RECORD EXCERPTS:

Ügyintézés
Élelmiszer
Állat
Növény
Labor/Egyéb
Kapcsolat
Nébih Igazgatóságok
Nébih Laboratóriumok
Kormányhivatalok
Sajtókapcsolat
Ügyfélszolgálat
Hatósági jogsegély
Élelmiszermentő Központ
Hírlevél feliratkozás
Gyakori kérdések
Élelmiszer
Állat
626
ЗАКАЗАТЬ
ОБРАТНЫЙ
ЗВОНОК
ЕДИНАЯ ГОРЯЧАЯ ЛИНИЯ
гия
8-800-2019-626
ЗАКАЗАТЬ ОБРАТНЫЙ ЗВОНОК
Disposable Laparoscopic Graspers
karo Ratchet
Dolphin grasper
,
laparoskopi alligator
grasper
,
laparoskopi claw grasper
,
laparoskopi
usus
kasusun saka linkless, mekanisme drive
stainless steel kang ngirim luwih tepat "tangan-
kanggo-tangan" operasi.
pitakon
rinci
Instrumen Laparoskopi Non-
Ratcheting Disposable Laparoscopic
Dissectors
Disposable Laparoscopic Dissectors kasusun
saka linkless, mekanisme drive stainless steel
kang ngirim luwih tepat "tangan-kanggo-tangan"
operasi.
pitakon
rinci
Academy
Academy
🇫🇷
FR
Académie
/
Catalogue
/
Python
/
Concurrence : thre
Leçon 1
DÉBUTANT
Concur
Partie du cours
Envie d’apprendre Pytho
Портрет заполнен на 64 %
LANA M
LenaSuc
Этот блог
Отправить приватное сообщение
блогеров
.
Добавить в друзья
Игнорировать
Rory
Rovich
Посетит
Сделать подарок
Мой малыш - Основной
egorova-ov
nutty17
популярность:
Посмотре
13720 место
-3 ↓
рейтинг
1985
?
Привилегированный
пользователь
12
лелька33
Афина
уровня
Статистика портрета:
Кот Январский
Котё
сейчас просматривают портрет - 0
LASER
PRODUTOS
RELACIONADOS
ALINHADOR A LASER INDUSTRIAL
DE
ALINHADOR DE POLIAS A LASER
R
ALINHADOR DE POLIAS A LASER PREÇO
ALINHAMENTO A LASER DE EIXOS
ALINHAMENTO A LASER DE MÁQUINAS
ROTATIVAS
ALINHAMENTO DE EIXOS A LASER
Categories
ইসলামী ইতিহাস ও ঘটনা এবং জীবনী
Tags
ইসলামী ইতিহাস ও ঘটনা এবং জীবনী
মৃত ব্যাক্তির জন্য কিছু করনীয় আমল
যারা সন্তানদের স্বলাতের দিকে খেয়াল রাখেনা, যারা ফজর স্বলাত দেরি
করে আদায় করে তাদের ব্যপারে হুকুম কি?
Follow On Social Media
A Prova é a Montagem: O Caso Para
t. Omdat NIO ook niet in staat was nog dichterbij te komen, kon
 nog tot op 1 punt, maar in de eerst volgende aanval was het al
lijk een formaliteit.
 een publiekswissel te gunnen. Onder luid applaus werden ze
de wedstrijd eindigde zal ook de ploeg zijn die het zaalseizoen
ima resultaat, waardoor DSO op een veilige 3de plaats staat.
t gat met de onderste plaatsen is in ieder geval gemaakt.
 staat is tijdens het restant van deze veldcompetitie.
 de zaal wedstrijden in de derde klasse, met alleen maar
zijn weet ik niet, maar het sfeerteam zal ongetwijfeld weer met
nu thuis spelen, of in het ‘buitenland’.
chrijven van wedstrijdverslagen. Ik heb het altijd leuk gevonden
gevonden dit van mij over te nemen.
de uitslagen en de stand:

PROBLEM DETAILS:
Count the rows above that contain the string "maar", and reply with only that number.

RESULT OF THE TASK:
3